Könnte ständiges Duzen problematisch werden, etwa weil Kinder den Respekt vor den Erwachsenen verlieren?
Meidinger: Das Problem mit dem Respekt ist auf jeden Fall gegeben und ich denke auch, dass es Schülerinnen und Schülern schwerer fallen würde, sich dann später in einem Unternehmen Hierarchieebenen unterzuordnen. Denn es ist ein Mythos, dass in deutschen Unternehmen schon so viel geduzt wird, in den meisten wird nämlich noch gesiezt und das vermutlich auch noch viele Jahre. Mit einer formalen Ansprache wird dieser Lernprozess klarer durchgeführt und kann dann, sobald die Zeit dafür gekommen ist, einfacher aufgelockert werden. Die angenommene Distanz beim Siezen ist nicht nur negativ zu bewerten. Distanz hilft dabei, die Rolle von Schülern und Schülerinnen und Lehrkräften klar zu definieren und ein geregeltes Miteinander zu begünstigen.
Verwendete Quellen:
- Bund Deutscher Unternehmensberater (BDU): Der Trend mit dem "DU“ – Die Botoxspritze für Unternehmen?

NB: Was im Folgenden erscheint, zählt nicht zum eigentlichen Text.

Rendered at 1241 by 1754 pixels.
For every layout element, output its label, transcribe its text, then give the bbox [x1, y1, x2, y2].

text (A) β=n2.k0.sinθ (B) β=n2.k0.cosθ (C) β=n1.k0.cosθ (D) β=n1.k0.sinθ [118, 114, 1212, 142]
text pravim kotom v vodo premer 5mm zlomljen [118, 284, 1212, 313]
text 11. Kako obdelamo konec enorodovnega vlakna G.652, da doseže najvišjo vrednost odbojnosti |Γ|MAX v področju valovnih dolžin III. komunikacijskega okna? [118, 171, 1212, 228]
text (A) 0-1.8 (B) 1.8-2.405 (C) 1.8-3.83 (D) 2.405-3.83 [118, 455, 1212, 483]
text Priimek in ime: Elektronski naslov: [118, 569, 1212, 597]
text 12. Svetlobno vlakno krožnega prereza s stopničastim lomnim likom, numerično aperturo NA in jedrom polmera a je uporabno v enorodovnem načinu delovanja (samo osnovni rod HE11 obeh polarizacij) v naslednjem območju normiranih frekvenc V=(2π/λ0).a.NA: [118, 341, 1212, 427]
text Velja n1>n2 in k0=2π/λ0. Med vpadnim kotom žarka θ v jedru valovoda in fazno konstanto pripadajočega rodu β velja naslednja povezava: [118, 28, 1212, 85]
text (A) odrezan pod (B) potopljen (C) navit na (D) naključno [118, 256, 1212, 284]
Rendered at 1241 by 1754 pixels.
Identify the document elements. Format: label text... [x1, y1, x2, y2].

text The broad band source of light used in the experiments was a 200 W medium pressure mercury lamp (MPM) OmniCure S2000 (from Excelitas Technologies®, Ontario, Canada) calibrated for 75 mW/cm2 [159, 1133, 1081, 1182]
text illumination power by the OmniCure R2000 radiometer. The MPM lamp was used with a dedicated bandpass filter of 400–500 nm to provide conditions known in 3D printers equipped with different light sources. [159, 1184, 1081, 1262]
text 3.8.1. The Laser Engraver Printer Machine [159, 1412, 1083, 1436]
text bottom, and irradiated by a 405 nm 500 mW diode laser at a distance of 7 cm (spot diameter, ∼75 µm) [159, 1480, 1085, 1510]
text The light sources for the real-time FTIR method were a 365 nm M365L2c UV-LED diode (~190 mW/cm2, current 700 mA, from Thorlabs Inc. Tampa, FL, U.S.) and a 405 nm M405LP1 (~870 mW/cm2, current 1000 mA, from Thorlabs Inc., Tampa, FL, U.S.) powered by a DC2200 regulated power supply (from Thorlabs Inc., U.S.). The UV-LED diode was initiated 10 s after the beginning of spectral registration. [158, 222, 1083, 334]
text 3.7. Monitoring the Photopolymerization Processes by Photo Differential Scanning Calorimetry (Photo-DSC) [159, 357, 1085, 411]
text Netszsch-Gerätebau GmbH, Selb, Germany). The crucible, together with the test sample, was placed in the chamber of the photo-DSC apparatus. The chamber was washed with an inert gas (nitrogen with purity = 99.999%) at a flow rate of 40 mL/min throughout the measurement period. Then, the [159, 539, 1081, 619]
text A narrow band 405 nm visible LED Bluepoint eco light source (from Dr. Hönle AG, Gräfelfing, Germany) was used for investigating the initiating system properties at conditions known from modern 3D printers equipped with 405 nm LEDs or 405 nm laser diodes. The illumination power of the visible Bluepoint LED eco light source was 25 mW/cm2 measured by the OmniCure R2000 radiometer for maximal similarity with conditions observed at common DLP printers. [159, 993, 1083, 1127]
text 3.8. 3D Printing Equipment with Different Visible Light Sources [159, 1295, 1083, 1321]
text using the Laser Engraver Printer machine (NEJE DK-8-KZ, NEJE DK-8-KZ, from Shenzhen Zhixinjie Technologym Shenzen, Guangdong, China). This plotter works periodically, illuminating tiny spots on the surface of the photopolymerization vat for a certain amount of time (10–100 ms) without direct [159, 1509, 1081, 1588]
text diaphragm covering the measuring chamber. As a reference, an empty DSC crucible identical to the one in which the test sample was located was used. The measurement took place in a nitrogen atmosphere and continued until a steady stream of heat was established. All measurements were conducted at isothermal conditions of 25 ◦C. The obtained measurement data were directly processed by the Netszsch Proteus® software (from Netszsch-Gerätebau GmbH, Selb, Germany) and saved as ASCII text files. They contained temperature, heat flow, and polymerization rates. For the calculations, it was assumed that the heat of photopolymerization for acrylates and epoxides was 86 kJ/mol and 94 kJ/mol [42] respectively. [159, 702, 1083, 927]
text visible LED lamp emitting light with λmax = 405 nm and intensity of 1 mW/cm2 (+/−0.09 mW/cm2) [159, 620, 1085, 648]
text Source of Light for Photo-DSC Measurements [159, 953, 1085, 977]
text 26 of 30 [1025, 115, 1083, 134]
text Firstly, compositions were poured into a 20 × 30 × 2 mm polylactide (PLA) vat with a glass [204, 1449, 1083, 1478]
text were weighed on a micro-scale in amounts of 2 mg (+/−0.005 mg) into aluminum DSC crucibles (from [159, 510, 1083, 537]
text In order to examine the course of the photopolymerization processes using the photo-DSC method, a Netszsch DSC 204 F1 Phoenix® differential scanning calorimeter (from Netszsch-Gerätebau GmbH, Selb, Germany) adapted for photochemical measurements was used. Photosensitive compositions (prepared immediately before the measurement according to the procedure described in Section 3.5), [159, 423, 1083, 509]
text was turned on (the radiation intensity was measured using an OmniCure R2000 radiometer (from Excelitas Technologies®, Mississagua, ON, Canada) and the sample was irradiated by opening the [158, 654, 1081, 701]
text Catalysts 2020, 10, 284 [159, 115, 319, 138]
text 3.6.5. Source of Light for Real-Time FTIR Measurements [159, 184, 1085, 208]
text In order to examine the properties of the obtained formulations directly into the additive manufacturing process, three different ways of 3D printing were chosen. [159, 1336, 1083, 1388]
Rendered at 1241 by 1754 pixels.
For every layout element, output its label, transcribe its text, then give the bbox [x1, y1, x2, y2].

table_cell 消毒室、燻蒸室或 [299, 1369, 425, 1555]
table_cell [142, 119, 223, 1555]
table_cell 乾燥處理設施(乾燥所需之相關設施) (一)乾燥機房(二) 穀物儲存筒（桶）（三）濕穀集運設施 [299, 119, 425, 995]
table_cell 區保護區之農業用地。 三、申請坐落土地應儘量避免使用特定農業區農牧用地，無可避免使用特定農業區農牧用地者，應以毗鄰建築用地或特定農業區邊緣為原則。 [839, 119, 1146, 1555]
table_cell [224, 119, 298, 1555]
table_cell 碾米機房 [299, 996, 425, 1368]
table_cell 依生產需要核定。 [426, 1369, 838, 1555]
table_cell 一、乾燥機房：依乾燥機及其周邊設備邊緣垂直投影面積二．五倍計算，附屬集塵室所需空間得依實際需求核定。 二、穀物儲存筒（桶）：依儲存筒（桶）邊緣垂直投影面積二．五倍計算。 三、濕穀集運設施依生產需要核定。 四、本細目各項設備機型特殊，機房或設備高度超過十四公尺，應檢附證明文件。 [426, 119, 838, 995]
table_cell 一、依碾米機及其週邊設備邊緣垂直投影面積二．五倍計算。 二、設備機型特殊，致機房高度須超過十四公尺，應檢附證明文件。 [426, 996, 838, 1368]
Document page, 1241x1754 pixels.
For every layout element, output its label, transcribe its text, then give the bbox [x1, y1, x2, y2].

- Universität Oldenburg: Wissenschaftliche Analyse Duzen und Siezen
Korrektur: In einer früheren Version war ein missverständlicher Abschnitt über die Anrede "you" im Englischen enthalten. Wir schrieben, es sei nicht eindeutig geklärt, ob das übrig gebliebene "you" nicht doch das "Sie" sei und nicht das "Du", wie alle glaubten. Es spricht allerdings viel dafür, dass das ursprüngliche "Du" (Engl.: "thou") weggefallen ist und das heutige "you" daher das förmliche "Sie" ist. Wir haben den Absatz aus Gründen der Klarheit entfernt.